17.5. Waiver. No waiver by either party or any breach or default hereunder shall be deemed to be a waiver of any preceding or subsequent breach or default.
17.6. Severability. If any provision of these Terms shall be found by a court of competent jurisdiction to be invalid or unenforceable, such finding shall not affect the validity or enforceability of these Terms as a whole or of any other provision of these Terms.

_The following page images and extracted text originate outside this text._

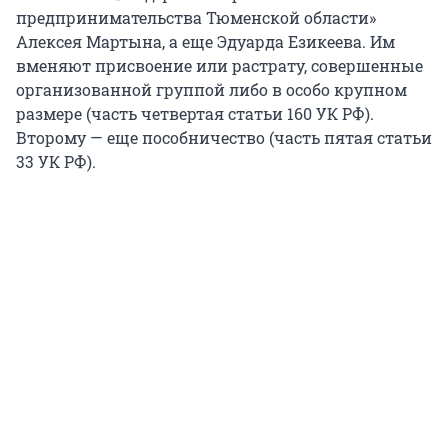
предпринимательства Тюменской области»
Алексея Мартына, а еще Эдуарда Езикеева. Им
вменяют присвоение или растрату, совершенные
организованной группой либо в особо крупном
размере (часть четвертая статьи 160 УК РФ).
Второму — еще пособничество (часть пятая статьи
33 УК РФ).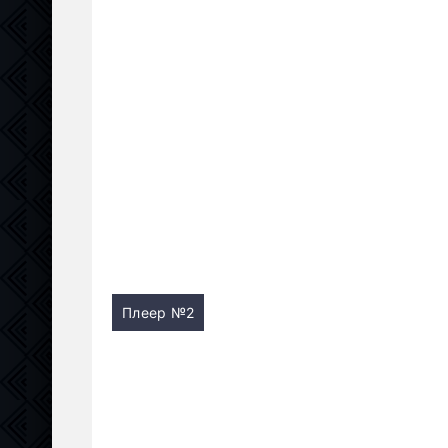
Плеер №2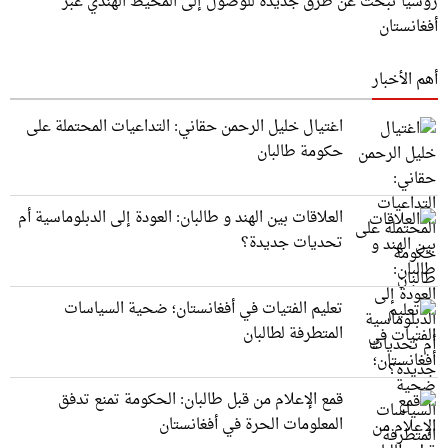
روسيا تبحث عن طرق جديدة للوصول إلى المحيط الهندي عبر
أفغانستان
أهم الأخبار
اغتيال خليل الرحمن حقاني: التداعيات المحتملة على
حكومة طالبان
العلاقات بين الهند و طالبان: العودة إلى الدبلوماسية أم
تحديات جديدة؟
تعليم الفتيات في أفغانستان؛ ضحية السياسات
المتطرفة لطالبان
قمع الإعلام من قبل طالبان: الحكومة تمنع تدفق
المعلومات الحرة في أفغانستان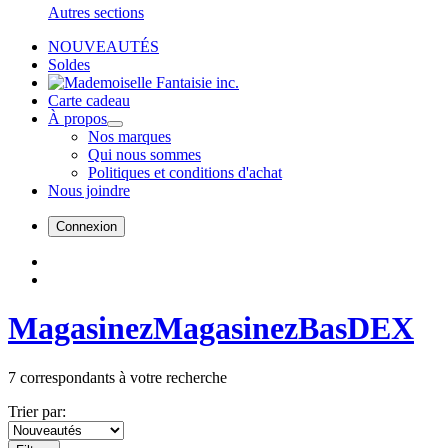
Autres sections
NOUVEAUTÉS
Soldes
Carte cadeau
À propos
Nos marques
Qui nous sommes
Politiques et conditions d'achat
Nous joindre
Connexion
Magasinez
Magasinez
Bas
DEX
7
correspondants à votre recherche
Trier par: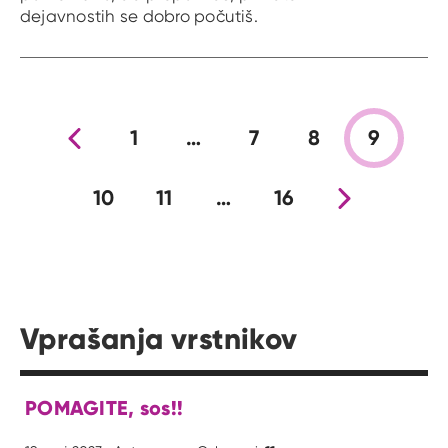
dejavnostih se dobro počutiš.
Prejšnja stran
1
…
7
8
9
10
11
…
16
Nova stran
Vprašanja vrstnikov
POMAGITE, sos!!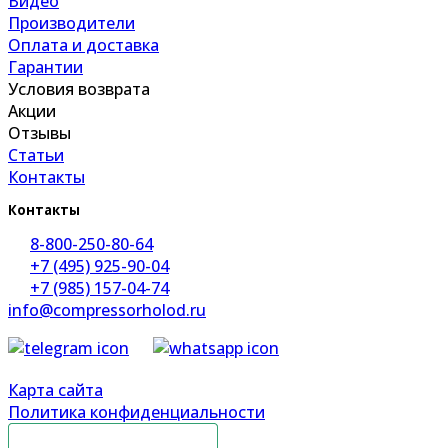
Видео
Производители
Оплата и доставка
Гарантии
Условия возврата
Акции
Отзывы
Статьи
Контакты
Контакты
8-800-250-80-64
+7 (495) 925-90-04
+7 (985) 157-04-74
info@compressorholod.ru
Карта сайта
Политика конфиденциальности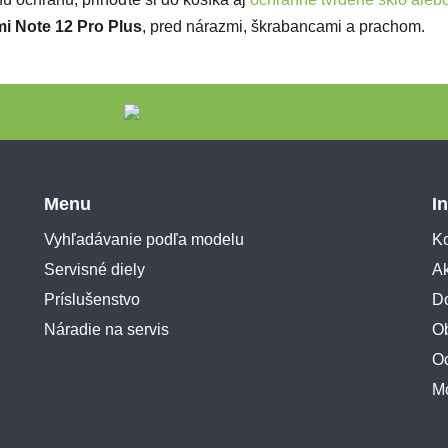
i Note 12 Pro Plus
,
pred nárazmi, škrabancami a prachom.
Menu
I
Vyhľadávanie podľa modelu
Ko
Servisné diely
A
Príslušenstvo
Do
Náradie na servis
O
O
M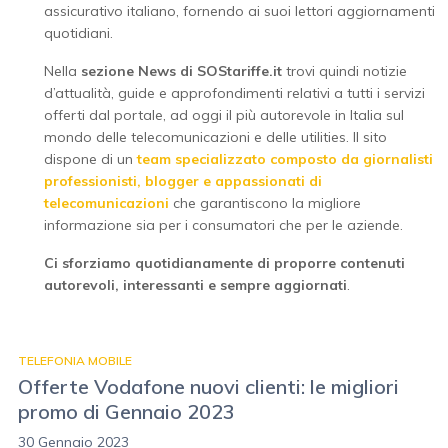
assicurativo italiano, fornendo ai suoi lettori aggiornamenti
quotidiani.
Nella
sezione News di SOStariffe.it
trovi quindi notizie
d’attualità, guide e approfondimenti relativi a tutti i servizi
offerti dal portale, ad oggi il più autorevole in Italia sul
mondo delle telecomunicazioni e delle utilities. Il sito
dispone di un
team specializzato composto da giornalisti
professionisti, blogger e appassionati di
telecomunicazioni
che garantiscono la migliore
informazione sia per i consumatori che per le aziende.
Ci sforziamo quotidianamente di proporre contenuti
autorevoli, interessanti e sempre aggiornati
.
TELEFONIA MOBILE
Offerte Vodafone nuovi clienti: le migliori
promo di Gennaio 2023
30 Gennaio 2023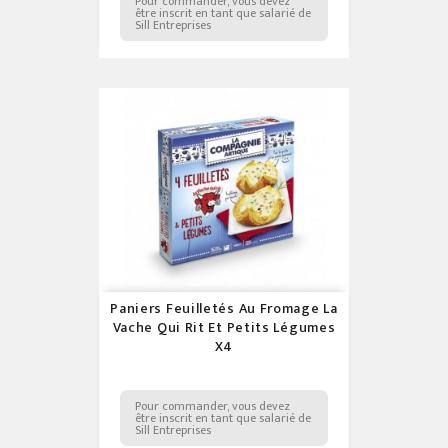
Pour commander, vous devez
être inscrit en tant que salarié de
Sill Entreprises
Paniers Feuilletés Au Fromage La
Vache Qui Rit Et Petits Légumes
X4
Pour commander, vous devez
être inscrit en tant que salarié de
Sill Entreprises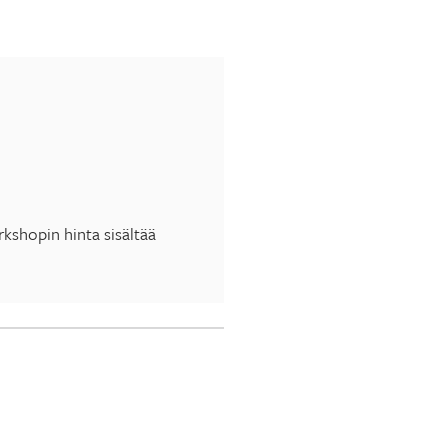
kshopin hinta sisältää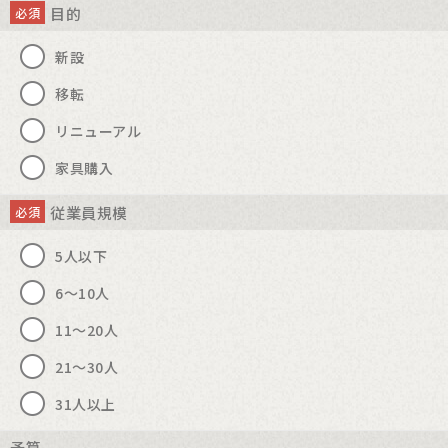
目的
必須
新設
移転
リニューアル
家具購入
従業員規模
必須
5人以下
6～10人
11～20人
21～30人
31人以上
予算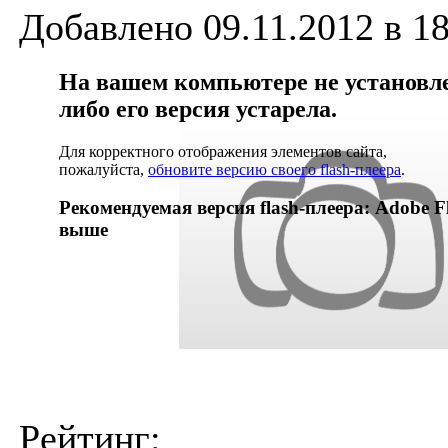
Добавлено 09.11.2012 в 18
На вашем компьютере не установлен
либо его версия устарела.
Для корректного отображения элементов сайта,
пожалуйста,
обновите версию своего flash-плеера
.
Рекомендуемая версия flash-плеера: Adobe Fl
выше
Рейтинг: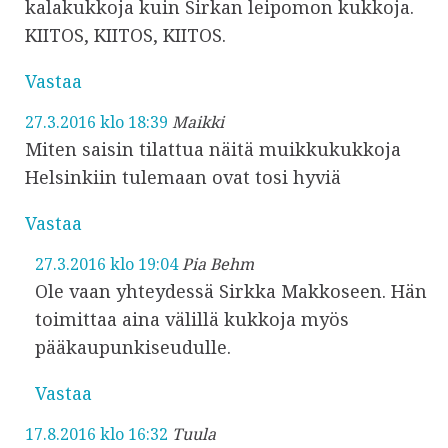
kalakukkoja kuin Sirkan leipomon kukkoja.
KIITOS, KIITOS, KIITOS.
Vastaa
27.3.2016 klo 18:39
Maikki
Miten saisin tilattua näitä muikkukukkoja
Helsinkiin tulemaan ovat tosi hyviä
Vastaa
27.3.2016 klo 19:04
Pia Behm
Ole vaan yhteydessä Sirkka Makkoseen. Hän
toimittaa aina välillä kukkoja myös
pääkaupunkiseudulle.
Vastaa
17.8.2016 klo 16:32
Tuula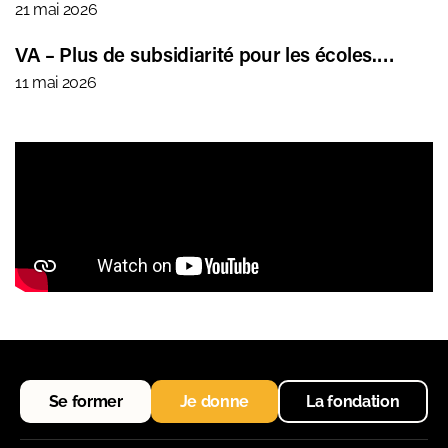
21 mai 2026
VA – Plus de subsidiarité pour les écoles.…
11 mai 2026
Se former
Je donne
La fondation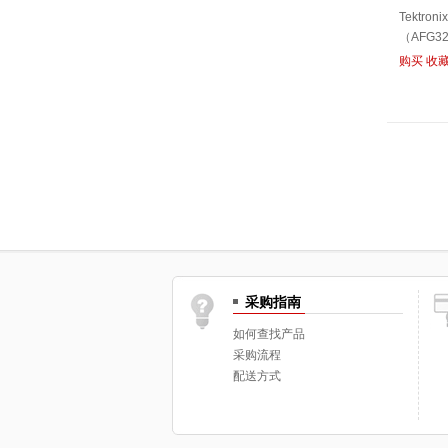
Tektro
（AFG3
购买
收
采购指南
如何查找产品
采购流程
配送方式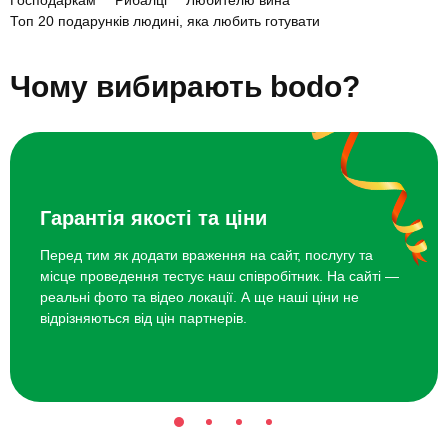
Господаркам
Рибалці
Любителю вина
техніка, інше бачення подачі. Навіть ті, хто давно впевнено
Топ 20 подарунків людині, яка любить готувати
стоїть біля плити, завжди радіють нагоді навчитися чомусь
новому або просто провести час у своєму стилі.
Чому вибирають bodo?
Топ-10 ідей подарунків людині,
яка любить готувати
Майстер-клас італійської кухні з приготуванням пасти;
Курс із декору тортів або випічки макаронів;
Гарантія якості та ціни
Майстер-клас японської кухні: суші, роли, темпура;
Перед тим як додати враження на сайт, послугу та
Створення авторських соусів та приправ;
місце проведення тестує наш співробітник. На сайті —
реальні фото та відео локації. А ще наші ціни не
Майстер-клас з карвінгу (декоративне різьблення по овочах);
відрізняються від цін партнерів.
Гастро-екскурсія з дегустаціями крафтових продуктів;
Кулінарна школа здорового харчування;
Майстер-клас молекулярної кухні;
Пивна або винна дегустація з фудпейрингом;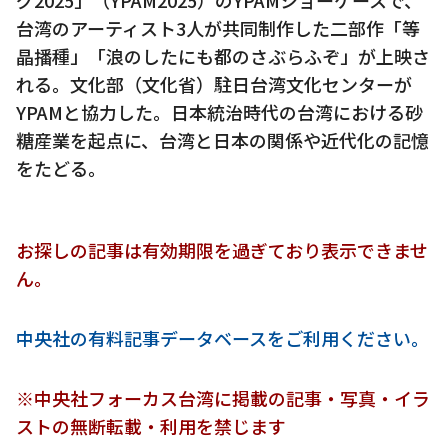
台湾のアーティスト3人が共同制作した二部作「等
晶播種」「浪のしたにも都のさぶらふぞ」が上映さ
れる。文化部（文化省）駐日台湾文化センターが
YPAMと協力した。日本統治時代の台湾における砂
糖産業を起点に、台湾と日本の関係や近代化の記憶
をたどる。
お探しの記事は有効期限を過ぎており表示できませ
ん。
中央社の有料記事データベースをご利用ください。
※中央社フォーカス台湾に掲載の記事・写真・イラ
ストの無断転載・利用を禁じます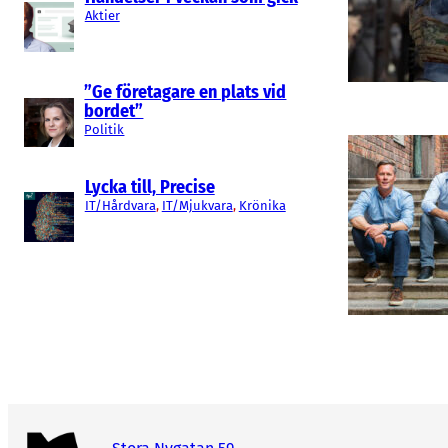
Aktier
”Ge företagare en plats vid
bordet”
Politik
Lycka till, Precise
IT/Hårdvara
, 
IT/Mjukvara
, 
Krönika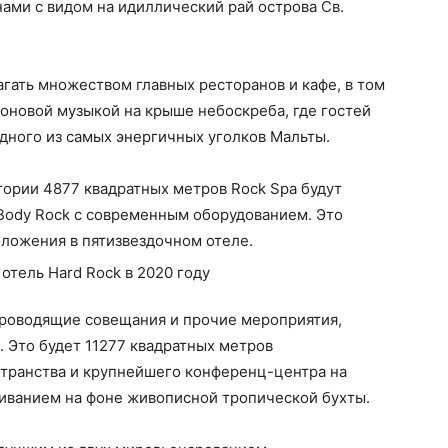
нами с видом на идиллический рай острова Св.
агать множеством главных ресторанов и кафе, в том
оновой музыкой на крыше небоскреба, где гостей
дного из самых энергичных уголков Мальты.
тории 4877 квадратных метров Rock Spa будут
 Body Rock с современным оборудованием. Это
оложения в пятизвездочном отеле.
роводящие совещания и прочие мероприятия,
. Это будет 11277 квадратных метров
транства и крупнейшего конференц-центра на
иванием на фоне живописной тропической бухты.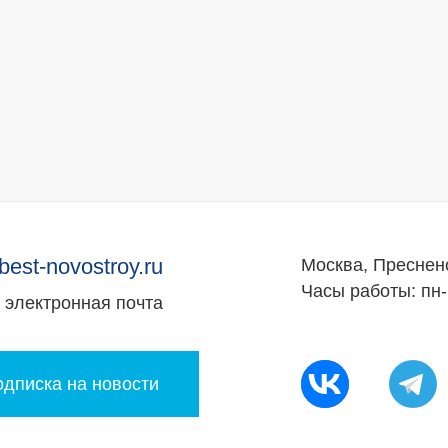
best-novostroy.ru
Москва, Преснен
Часы работы: пн-
электронная почта
дписка на новости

17.7. Notices. All notices required or permitted under these Terms must be in writing and shall be deemed effectively given: (a) upon delivery, when delivered personally against receipt therefor; (b) upon delivery when sent by certified mail, postage prepaid and return receipt requested; (c) upon transmission, when transmitted by email, facsimile, or other electronic transmission method, provided that receipt is confirmed; or (d) upon delivery, when sent by nationally recognized overnight delivery service. Any such notice shall be sent to whom notice is intended to be given at its address as shown below:
|Earnest:||303 2nd St, Ste 401, North Tower, San Francisco, CA 94107
Email: [email protected]
ATTN: General Counsel
|You:||To the email or address You specified when You registered.|
17.8. Force Majeure. Neither party shall be liable to the other for any default or delay in performance of any of its obligations under these Terms to the extent that such default or delay is caused, directly or indirectly, by an event beyond such party’s reasonable control, including without limitation, fire, flood, earthquake or other acts of God; wars, rebellions or revolution; acts of terrorism; riots or civil disorders; accidents or unavoidable casualties; interruptions in transportation, communications or power facilities; or changes in law, treaties, rulings, regulations, decisions or requirements of any governmental authority.